> PROVIDED DATA
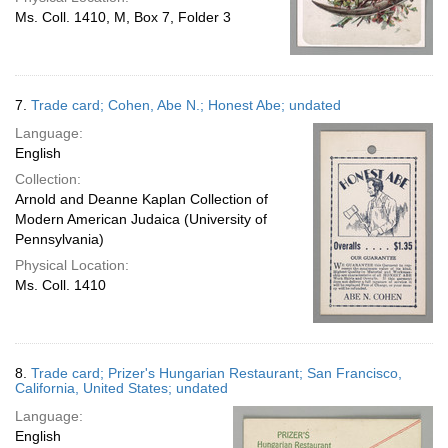
Ms. Coll. 1410, M, Box 7, Folder 3
7.
Trade card; Cohen, Abe N.; Honest Abe; undated
Language:
English
Collection:
Arnold and Deanne Kaplan Collection of
Modern American Judaica (University of
Pennsylvania)
Physical Location:
Ms. Coll. 1410
8.
Trade card; Prizer's Hungarian Restaurant; San Francisco,
California, United States; undated
Language:
English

> THE TASK
Identify every line in the records that contains the string "undated", and copy each such line.

> SOLUTION FOR THIS PROBLEM
Trade card; Cohen, Abe N.; Honest Abe; undated
California, United States; undated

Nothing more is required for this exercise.